IEEE Trans Neural Netw Learn Syst. 2019 Sep;30(9):2650-2661. doi: 10.1109/TNNLS.2018.2885972. Epub 2019 Jan 7.
This paper proposes a new and efficient technique to regularize the neural network in the context of deep learning using correlations among features. Previous studies have shown that oversized deep neural network models tend to produce a lot of redundant features that are either the shifted version of one another or are very similar and show little or no variations, thus resulting in redundant filtering. We propose a way to address this problem and show that such redundancy can be avoided using regularization and adaptive feature dropout mechanism. We show that regularizing both negative and positive correlated features according to their differentiation and based on their relative cosine distances yields network extracting dissimilar features with less overfitting and better generalization. This concept is illustrated with deep multilayer perceptron, convolutional neural network, sparse autoencoder, gated recurrent unit, and long short-term memory on MNIST digits recognition, CIFAR-10, ImageNet, and Stanford Natural Language Inference data sets.

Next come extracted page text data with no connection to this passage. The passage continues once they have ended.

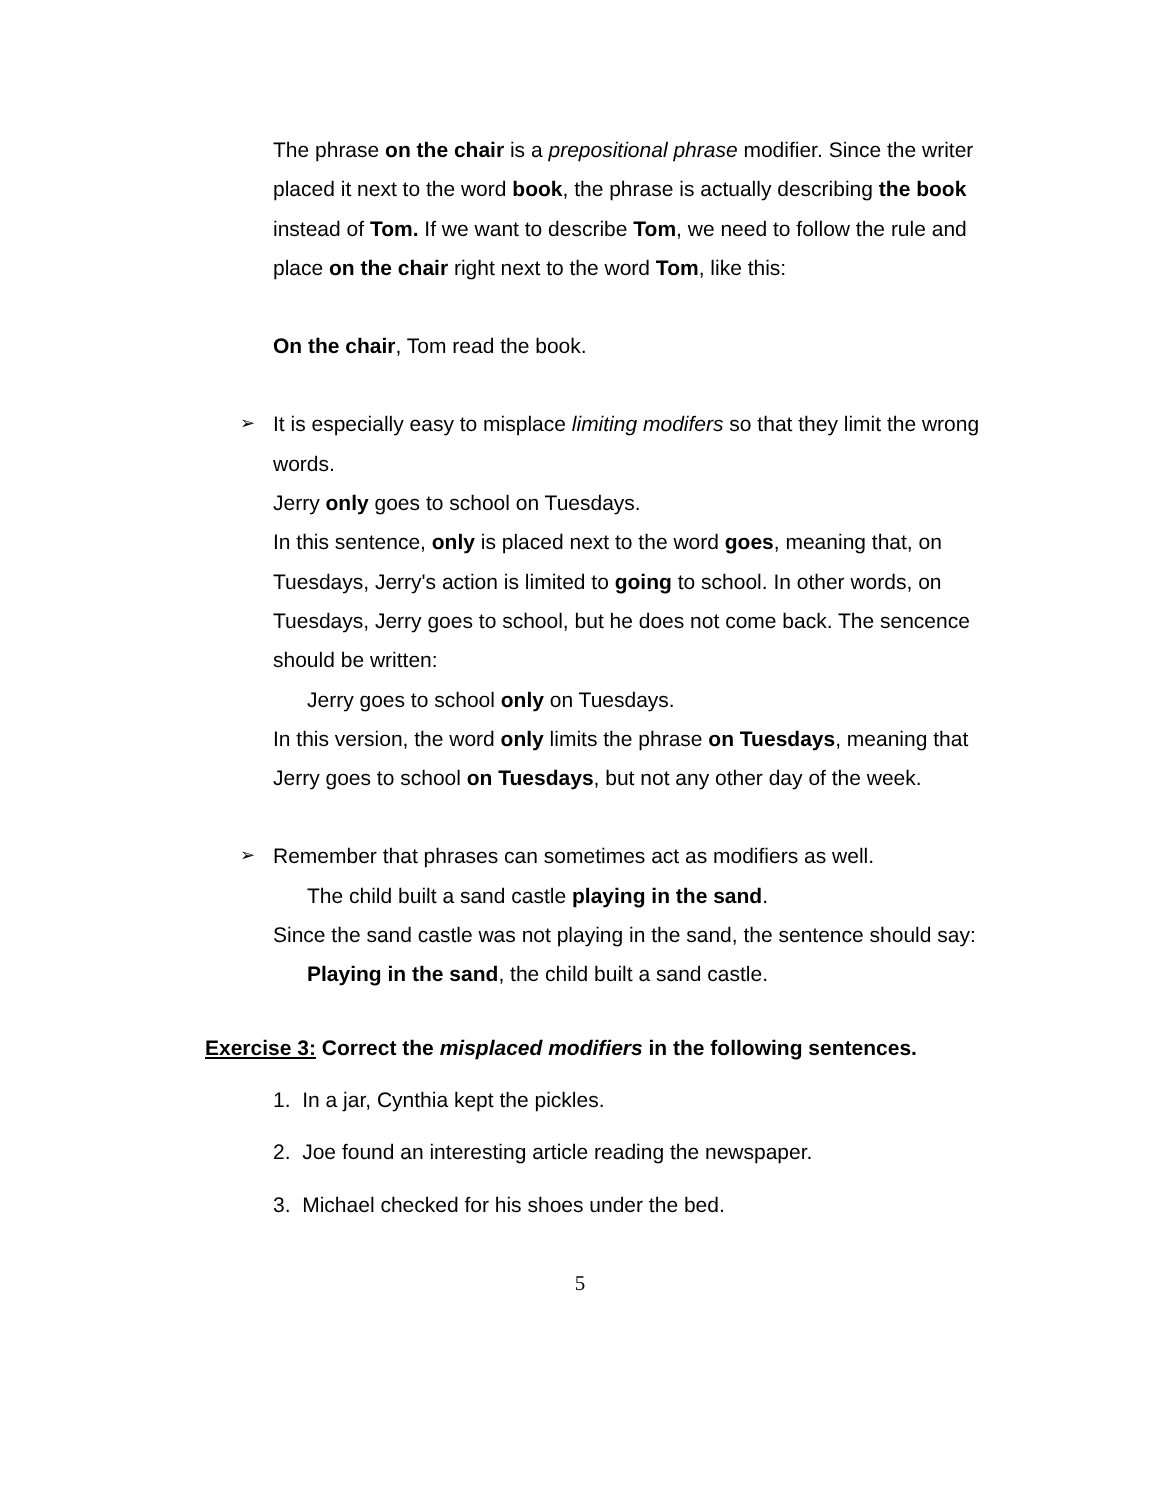The phrase on the chair is a prepositional phrase modifier. Since the writer placed it next to the word book, the phrase is actually describing the book instead of Tom. If we want to describe Tom, we need to follow the rule and place on the chair right next to the word Tom, like this:
On the chair, Tom read the book.
➢ It is especially easy to misplace limiting modifers so that they limit the wrong words.
Jerry only goes to school on Tuesdays.
In this sentence, only is placed next to the word goes, meaning that, on Tuesdays, Jerry's action is limited to going to school. In other words, on Tuesdays, Jerry goes to school, but he does not come back. The sencence should be written:
Jerry goes to school only on Tuesdays.
In this version, the word only limits the phrase on Tuesdays, meaning that Jerry goes to school on Tuesdays, but not any other day of the week.
➢ Remember that phrases can sometimes act as modifiers as well.
The child built a sand castle playing in the sand.
Since the sand castle was not playing in the sand, the sentence should say:
Playing in the sand, the child built a sand castle.
Exercise 3: Correct the misplaced modifiers in the following sentences.
1. In a jar, Cynthia kept the pickles.
2. Joe found an interesting article reading the newspaper.
3. Michael checked for his shoes under the bed.
5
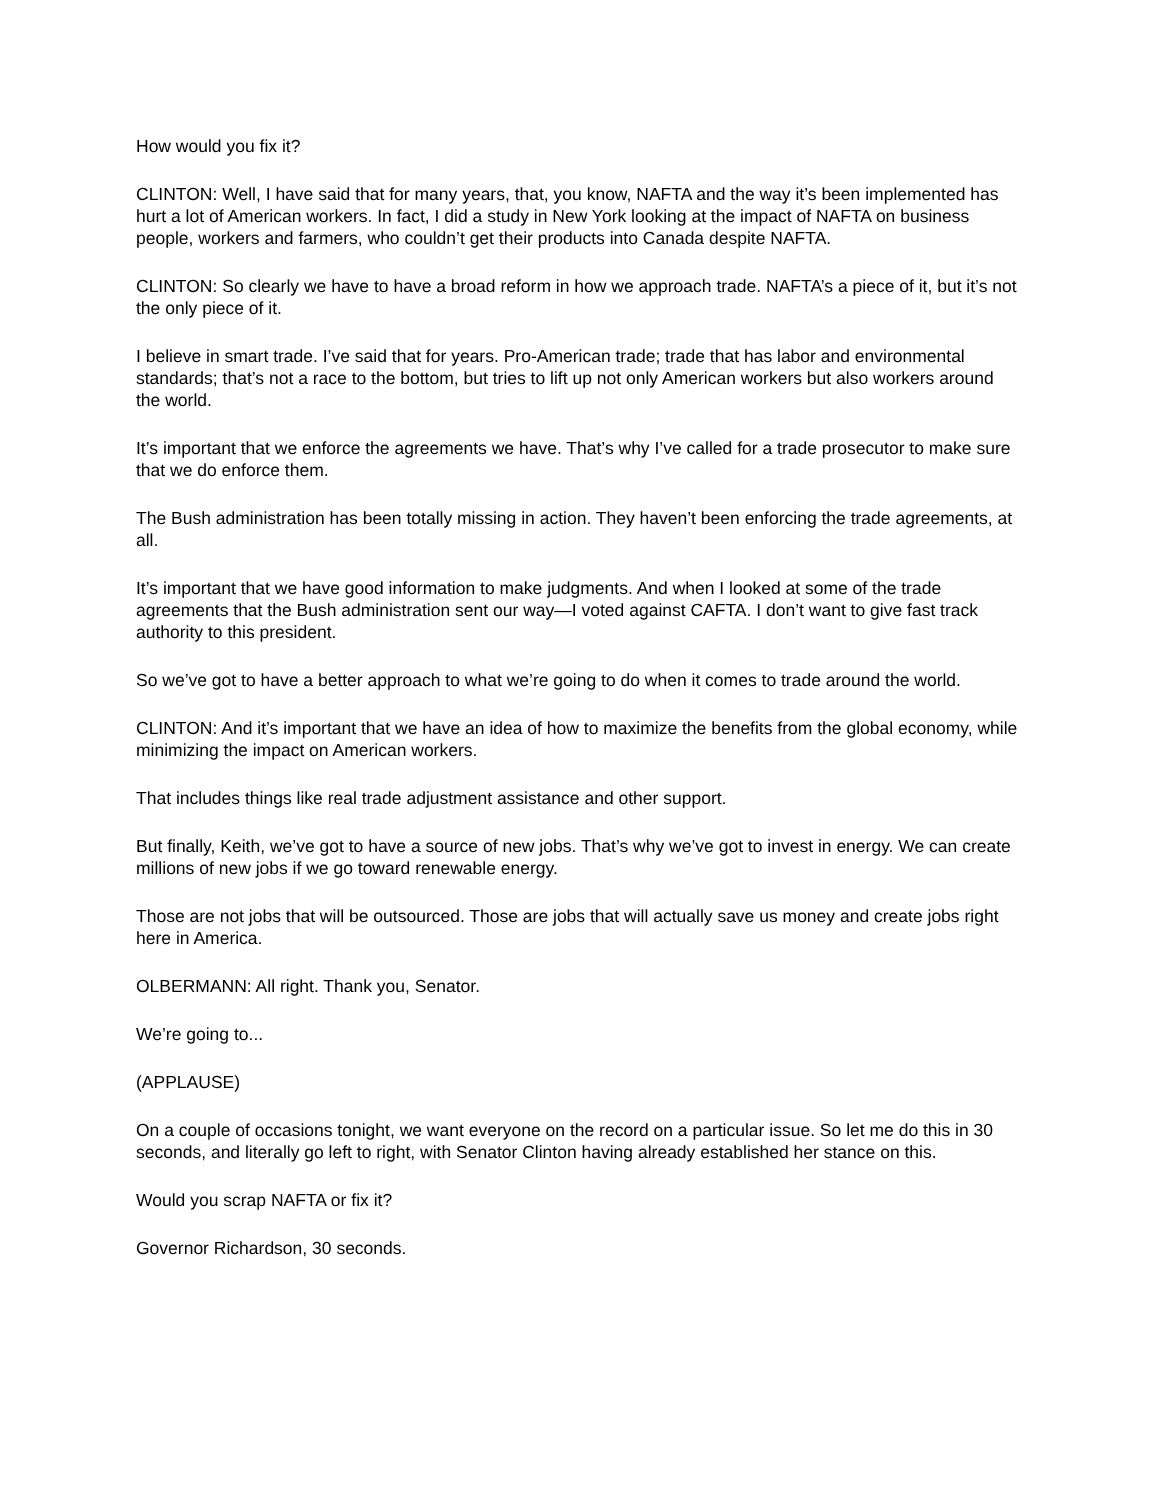How would you fix it?
CLINTON: Well, I have said that for many years, that, you know, NAFTA and the way it’s been implemented has hurt a lot of American workers. In fact, I did a study in New York looking at the impact of NAFTA on business people, workers and farmers, who couldn’t get their products into Canada despite NAFTA.
CLINTON: So clearly we have to have a broad reform in how we approach trade. NAFTA’s a piece of it, but it’s not the only piece of it.
I believe in smart trade. I’ve said that for years. Pro-American trade; trade that has labor and environmental standards; that’s not a race to the bottom, but tries to lift up not only American workers but also workers around the world.
It’s important that we enforce the agreements we have. That’s why I’ve called for a trade prosecutor to make sure that we do enforce them.
The Bush administration has been totally missing in action. They haven’t been enforcing the trade agreements, at all.
It’s important that we have good information to make judgments. And when I looked at some of the trade agreements that the Bush administration sent our way—I voted against CAFTA. I don’t want to give fast track authority to this president.
So we’ve got to have a better approach to what we’re going to do when it comes to trade around the world.
CLINTON: And it’s important that we have an idea of how to maximize the benefits from the global economy, while minimizing the impact on American workers.
That includes things like real trade adjustment assistance and other support.
But finally, Keith, we’ve got to have a source of new jobs. That’s why we’ve got to invest in energy. We can create millions of new jobs if we go toward renewable energy.
Those are not jobs that will be outsourced. Those are jobs that will actually save us money and create jobs right here in America.
OLBERMANN: All right. Thank you, Senator.
We’re going to...
(APPLAUSE)
On a couple of occasions tonight, we want everyone on the record on a particular issue. So let me do this in 30 seconds, and literally go left to right, with Senator Clinton having already established her stance on this.
Would you scrap NAFTA or fix it?
Governor Richardson, 30 seconds.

本文提出了一种新的、有效的技术,用于通过特征之间的相关性对深度学习中的神经网络进行正则化。以前的研究表明,过大的深度神经网络模型往往会产生很多冗余特征,这些特征要么是彼此的移位版本,要么非常相似,几乎没有变化,因此导致冗余过滤。我们提出了一种解决这个问题的方法,并表明可以通过正则化和自适应特征丢弃机制来避免这种冗余。我们表明,根据差异对正负相关特征进行正则化,并根据它们的相对余弦距离进行正则化,可以使网络提取出具有较少过拟合和更好泛化能力的不同特征。这一概念在 MNIST 数字识别、CIFAR-10、ImageNet 和斯坦福自然语言推理数据集上的深度多层感知机、卷积神经网络、稀疏自动编码器、门控递归单元和长短期记忆网络中得到了说明。